**Exercise description:**
Carry over every entry exactly as written, though not the pictures it contains.

Records to process Block Start

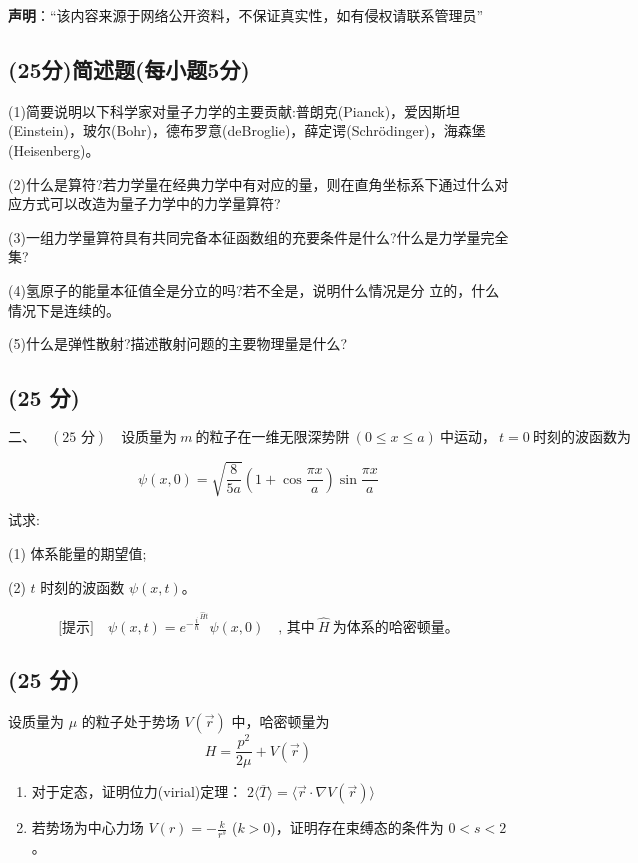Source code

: 
\textbf{声明}：“该内容来源于网络公开资料，不保证真实性，如有侵权请联系管理员”

\subsection{(25分)简述题(每小题5分)}
(1)简要说明以下科学家对量子力学的主要贡献:普朗克(Pianck)，爱因斯坦(Einstein)，玻尔(Bohr)，德布罗意(deBroglie)，薛定谔(Schrödinger)，海森堡(Heisenberg)。

(2)什么是算符?若力学量在经典力学中有对应的量，则在直角坐标系下通过什么对应方式可以改造为量子力学中的力学量算符?

(3)一组力学量算符具有共同完备本征函数组的充要条件是什么?什么是力学量完全集?

(4)氢原子的能量本征值全是分立的吗?若不全是，说明什么情况是分
立的，什么情况下是连续的。

(5)什么是弹性散射?描述散射问题的主要物理量是什么?
\subsection{(25 分)}
\[
\text{二、} \quad (25 \text{ 分}) \quad \text{设质量为} \ m \ \text{的粒子在一维无限深势阱} \ (0 \leq x \leq a) \ \text{中运动，} \ t = 0 \ \text{时刻的波函数为}~
\]

\[
\psi(x, 0) = \sqrt{\frac{8}{5a}} \left( 1 + \cos\frac{\pi x}{a} \right) \sin\frac{\pi x}{a}~
\]

试求:

(1) 体系能量的期望值;

(2) $t$ 时刻的波函数 $\psi(x, t)$。

\[
\text{[提示]} \quad \psi(x, t) = e^{- \frac{i}{\hbar}^{\hat H t}} \psi(x, 0) \quad \text{, 其中} \ \hat{H} \ \text{为体系的哈密顿量。}~
\]
\subsection{(25 分)}
设质量为 $\mu$ 的粒子处于势场 $V(\vec{r})$ 中，哈密顿量为
    \[    H = \frac{p^2}{2\mu} + V(\vec{r})~ \]
    \begin{enumerate}
        \item 对于定态，证明位力(virial)定理： $2\langle \overline T \rangle = \langle \vec{r} \cdot \nabla V(\vec{r}) \rangle$
        \item 若势场为中心力场 $V(r) = -\frac{k}{r^s}$ ($k>0$)，证明存在束缚态的条件为 $0 < s < 2$。
    \end{enumerate}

Records to process Block End

**Solution for this exercise:**
Source code

: 
\textbf{声明}：“该内容来源于网络公开资料，不保证真实性，如有侵权请联系管理员”

\subsection{(25分)简述题(每小题5分)}
(1)简要说明以下科学家对量子力学的主要贡献:普朗克(Pianck)，爱因斯坦(Einstein)，玻尔(Bohr)，德布罗意(deBroglie)，薛定谔(Schrödinger)，海森堡(Heisenberg)。

(2)什么是算符?若力学量在经典力学中有对应的量，则在直角坐标系下通过什么对应方式可以改造为量子力学中的力学量算符?

(3)一组力学量算符具有共同完备本征函数组的充要条件是什么?什么是力学量完全集?

(4)氢原子的能量本征值全是分立的吗?若不全是，说明什么情况是分
立的，什么情况下是连续的。

(5)什么是弹性散射?描述散射问题的主要物理量是什么?
\subsection{(25 分)}
\[
\text{二、} \quad (25 \text{ 分}) \quad \text{设质量为} \ m \ \text{的粒子在一维无限深势阱} \ (0 \leq x \leq a) \ \text{中运动，} \ t = 0 \ \text{时刻的波函数为}~
\]

\[
\psi(x, 0) = \sqrt{\frac{8}{5a}} \left( 1 + \cos\frac{\pi x}{a} \right) \sin\frac{\pi x}{a}~
\]

试求:

(1) 体系能量的期望值;

(2) $t$ 时刻的波函数 $\psi(x, t)$。

\[
\text{[提示]} \quad \psi(x, t) = e^{- \frac{i}{\hbar}^{\hat H t}} \psi(x, 0) \quad \text{, 其中} \ \hat{H} \ \text{为体系的哈密顿量。}~
\]
\subsection{(25 分)}
设质量为 $\mu$ 的粒子处于势场 $V(\vec{r})$ 中，哈密顿量为
    \[    H = \frac{p^2}{2\mu} + V(\vec{r})~ \]
    \begin{enumerate}
        \item 对于定态，证明位力(virial)定理： $2\langle \overline T \rangle = \langle \vec{r} \cdot \nabla V(\vec{r}) \rangle$
        \item 若势场为中心力场 $V(r) = -\frac{k}{r^s}$ ($k>0$)，证明存在束缚态的条件为 $0 < s < 2$。
    \end{enumerate}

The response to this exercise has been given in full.